Exercise goal — Everything from the line containing "nose: (712, 749)" through the last line of the records must be returned verbatim, and nothing outside that range.

Information —
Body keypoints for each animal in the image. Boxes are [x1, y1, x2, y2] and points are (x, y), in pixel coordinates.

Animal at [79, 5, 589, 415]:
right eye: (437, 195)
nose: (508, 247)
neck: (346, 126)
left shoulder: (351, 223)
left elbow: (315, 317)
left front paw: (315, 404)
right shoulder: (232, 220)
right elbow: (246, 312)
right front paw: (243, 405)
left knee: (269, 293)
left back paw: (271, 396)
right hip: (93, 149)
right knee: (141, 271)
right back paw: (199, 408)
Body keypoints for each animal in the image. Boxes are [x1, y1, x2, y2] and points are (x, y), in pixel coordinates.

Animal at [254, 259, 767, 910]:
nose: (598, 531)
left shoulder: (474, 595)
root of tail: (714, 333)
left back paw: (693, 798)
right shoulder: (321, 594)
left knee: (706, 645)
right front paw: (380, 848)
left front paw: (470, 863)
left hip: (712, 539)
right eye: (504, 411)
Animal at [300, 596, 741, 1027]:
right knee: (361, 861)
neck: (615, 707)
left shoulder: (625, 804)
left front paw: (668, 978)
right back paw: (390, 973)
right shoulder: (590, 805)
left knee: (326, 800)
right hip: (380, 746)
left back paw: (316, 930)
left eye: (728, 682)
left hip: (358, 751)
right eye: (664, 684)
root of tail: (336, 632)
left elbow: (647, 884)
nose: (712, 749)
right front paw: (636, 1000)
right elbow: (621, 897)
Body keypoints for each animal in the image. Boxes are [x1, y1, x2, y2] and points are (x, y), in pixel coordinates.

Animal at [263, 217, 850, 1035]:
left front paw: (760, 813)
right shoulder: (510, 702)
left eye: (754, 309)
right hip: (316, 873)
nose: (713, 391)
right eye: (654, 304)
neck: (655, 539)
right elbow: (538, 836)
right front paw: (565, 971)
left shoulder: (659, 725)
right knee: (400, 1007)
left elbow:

Solution to this problem —
nose: (712, 749)
right front paw: (636, 1000)
right elbow: (621, 897)
Body keypoints for each animal in the image. Boxes are [x1, y1, x2, y2] and points are (x, y), in pixel coordinates.

Animal at [263, 217, 850, 1035]:
left front paw: (760, 813)
right shoulder: (510, 702)
left eye: (754, 309)
right hip: (316, 873)
nose: (713, 391)
right eye: (654, 304)
neck: (655, 539)
right elbow: (538, 836)
right front paw: (565, 971)
left shoulder: (659, 725)
right knee: (400, 1007)
left elbow:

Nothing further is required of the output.